US raises rights cases with China
The United States said Thursday that it raised human rights cases in talks with China but was mum on the results.
- Published: 2/08/2013 at 03:49 AM
- Newspaper section: news
A staff member adjusts an American flag at an event at the US Department of State on July 10, 2013 in Washington, DC. The US said Thursday that it raised human rights cases in talks with China but was mum on the results.
Officials from the Pacific powers met Tuesday and Wednesday in the southern Chinese city of Kunming for the annual bilateral human rights dialogue.
State Department spokeswoman Marie Harf said that the two countries discussed concerns including on freedoms of religion and expression.
"The human rights dialogue is an opportunity to reinforce the messages, including on specific cases, that we consistently deliver at the highest levels on these issues," Harf told reporters.
She declined to elaborate other than to say: "Specific cases were discussed."

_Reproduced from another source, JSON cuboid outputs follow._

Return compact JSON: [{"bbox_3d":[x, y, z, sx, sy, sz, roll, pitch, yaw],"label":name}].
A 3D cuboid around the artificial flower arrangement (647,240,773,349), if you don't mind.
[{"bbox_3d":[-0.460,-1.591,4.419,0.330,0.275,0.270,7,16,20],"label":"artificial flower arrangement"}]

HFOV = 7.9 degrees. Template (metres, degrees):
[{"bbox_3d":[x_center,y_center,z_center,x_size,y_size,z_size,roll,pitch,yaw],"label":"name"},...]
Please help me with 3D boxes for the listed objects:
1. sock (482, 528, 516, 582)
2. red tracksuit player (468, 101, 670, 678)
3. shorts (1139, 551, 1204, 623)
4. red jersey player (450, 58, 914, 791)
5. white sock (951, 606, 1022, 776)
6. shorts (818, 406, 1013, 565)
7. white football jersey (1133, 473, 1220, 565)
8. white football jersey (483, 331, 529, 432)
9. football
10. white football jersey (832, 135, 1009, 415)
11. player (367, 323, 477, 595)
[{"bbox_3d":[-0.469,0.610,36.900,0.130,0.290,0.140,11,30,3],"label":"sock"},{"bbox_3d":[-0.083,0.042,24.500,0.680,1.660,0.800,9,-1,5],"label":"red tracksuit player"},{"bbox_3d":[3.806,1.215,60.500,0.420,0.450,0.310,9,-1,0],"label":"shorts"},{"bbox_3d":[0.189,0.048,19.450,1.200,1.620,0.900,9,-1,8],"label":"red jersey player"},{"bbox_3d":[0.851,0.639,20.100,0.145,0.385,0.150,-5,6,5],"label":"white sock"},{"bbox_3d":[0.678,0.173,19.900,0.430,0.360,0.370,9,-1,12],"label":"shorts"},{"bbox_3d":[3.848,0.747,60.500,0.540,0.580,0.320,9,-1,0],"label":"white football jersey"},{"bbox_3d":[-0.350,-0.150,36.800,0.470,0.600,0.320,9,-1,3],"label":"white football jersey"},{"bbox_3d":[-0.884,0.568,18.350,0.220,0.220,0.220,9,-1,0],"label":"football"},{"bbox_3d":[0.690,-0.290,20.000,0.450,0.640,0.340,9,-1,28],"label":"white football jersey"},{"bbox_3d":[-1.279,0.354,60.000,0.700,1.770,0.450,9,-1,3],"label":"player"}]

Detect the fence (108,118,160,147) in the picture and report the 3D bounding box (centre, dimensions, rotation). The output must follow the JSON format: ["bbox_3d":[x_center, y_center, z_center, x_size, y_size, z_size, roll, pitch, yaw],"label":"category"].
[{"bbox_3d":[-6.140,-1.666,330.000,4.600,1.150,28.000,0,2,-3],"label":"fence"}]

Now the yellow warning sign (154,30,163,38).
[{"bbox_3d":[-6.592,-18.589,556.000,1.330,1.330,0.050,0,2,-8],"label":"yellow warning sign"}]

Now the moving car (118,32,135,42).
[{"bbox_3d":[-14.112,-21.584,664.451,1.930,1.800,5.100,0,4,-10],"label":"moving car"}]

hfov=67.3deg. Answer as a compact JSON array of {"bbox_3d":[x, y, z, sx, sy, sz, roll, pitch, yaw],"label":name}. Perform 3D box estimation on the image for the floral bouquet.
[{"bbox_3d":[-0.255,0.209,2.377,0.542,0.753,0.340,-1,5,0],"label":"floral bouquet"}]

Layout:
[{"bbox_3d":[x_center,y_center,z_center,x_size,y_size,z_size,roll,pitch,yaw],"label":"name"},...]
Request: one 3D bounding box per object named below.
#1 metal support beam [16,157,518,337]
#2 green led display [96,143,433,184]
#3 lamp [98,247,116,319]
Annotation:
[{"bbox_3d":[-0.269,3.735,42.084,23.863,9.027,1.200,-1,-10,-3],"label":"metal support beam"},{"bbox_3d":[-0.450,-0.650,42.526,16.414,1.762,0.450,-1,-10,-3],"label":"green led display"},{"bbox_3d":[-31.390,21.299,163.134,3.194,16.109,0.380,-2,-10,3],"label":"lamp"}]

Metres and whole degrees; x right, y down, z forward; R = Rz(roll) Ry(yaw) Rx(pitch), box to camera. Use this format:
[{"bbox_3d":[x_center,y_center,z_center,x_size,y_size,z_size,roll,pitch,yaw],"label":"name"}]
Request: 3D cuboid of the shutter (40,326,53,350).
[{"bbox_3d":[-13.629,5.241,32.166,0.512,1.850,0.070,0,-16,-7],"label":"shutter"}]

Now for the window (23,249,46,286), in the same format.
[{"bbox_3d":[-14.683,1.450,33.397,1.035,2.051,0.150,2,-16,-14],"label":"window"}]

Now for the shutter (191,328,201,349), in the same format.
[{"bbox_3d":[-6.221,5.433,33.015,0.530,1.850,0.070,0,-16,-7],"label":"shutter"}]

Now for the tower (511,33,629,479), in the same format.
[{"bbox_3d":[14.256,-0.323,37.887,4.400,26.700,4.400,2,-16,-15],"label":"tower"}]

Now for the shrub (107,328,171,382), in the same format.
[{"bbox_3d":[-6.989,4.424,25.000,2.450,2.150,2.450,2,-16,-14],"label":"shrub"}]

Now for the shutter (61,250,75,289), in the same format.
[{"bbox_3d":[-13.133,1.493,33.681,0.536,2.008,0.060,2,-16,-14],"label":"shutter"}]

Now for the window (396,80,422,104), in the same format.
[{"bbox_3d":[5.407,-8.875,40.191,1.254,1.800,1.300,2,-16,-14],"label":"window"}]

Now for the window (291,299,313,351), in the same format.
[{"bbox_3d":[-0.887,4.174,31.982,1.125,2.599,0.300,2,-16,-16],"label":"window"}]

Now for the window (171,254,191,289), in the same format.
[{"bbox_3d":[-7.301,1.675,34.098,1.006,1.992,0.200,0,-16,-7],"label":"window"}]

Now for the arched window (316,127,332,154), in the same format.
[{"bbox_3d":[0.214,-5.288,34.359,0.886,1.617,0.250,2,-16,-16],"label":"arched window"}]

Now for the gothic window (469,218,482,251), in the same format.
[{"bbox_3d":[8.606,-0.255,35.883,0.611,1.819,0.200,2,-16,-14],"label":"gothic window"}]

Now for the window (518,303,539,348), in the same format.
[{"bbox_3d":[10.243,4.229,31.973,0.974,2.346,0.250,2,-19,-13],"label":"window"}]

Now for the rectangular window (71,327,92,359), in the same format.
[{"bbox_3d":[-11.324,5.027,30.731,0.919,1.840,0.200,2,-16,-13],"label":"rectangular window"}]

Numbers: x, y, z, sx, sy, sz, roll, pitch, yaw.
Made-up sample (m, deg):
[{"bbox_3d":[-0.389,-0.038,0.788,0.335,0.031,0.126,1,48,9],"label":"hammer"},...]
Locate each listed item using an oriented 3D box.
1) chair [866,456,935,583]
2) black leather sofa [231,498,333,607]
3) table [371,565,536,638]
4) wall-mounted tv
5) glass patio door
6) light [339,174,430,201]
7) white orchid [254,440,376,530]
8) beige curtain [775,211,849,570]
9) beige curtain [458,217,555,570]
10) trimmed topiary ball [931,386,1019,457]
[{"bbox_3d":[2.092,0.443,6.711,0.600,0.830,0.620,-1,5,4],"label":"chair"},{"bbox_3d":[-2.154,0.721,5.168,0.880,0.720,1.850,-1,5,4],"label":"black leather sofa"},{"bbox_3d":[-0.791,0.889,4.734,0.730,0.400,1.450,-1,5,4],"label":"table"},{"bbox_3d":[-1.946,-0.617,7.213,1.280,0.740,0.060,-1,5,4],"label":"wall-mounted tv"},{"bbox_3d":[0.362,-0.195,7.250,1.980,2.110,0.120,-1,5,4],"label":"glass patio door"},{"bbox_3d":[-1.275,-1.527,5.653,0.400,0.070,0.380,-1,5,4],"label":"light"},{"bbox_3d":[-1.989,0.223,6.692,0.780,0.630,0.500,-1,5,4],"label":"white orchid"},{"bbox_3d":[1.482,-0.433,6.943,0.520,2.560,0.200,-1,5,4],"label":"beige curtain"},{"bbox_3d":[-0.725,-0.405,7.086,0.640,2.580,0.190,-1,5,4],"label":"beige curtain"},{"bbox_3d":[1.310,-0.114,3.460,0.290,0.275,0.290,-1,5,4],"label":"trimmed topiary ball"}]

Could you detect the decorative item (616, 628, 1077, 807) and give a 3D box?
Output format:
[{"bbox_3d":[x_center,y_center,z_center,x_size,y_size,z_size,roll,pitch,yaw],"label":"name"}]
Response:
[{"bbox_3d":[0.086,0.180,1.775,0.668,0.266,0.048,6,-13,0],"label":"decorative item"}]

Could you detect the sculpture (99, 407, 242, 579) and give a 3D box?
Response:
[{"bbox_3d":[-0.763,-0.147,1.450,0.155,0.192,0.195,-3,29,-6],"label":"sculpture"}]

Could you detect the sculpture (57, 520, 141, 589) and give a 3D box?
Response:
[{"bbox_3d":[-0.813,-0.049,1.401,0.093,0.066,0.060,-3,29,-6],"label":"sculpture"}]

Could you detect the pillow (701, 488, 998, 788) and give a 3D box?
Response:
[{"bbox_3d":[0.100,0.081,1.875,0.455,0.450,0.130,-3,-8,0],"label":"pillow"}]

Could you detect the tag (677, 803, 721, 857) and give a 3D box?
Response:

The United States started the annual human rights talks with China in the wake of Beijing's bloody 1989 crackdown on pro-democracy protesters in Tiananmen Square.
But China refused to participate between 2002 and 2008. Critics complain that the talks have yielded few known accomplishments and allowed Beijing to separate human rights from the rest of its broad relationship with Washington.
Representative Frank Wolf, a staunch critic of China over its treatment of Tibetans, underground Christians and other groups, accused President Barack Obama of "caution to the point of silence" on human rights.
"Silence in the face of China's abysmal human rights record is indefensible," Wolf, a member of the rival Republican Party, said in a statement.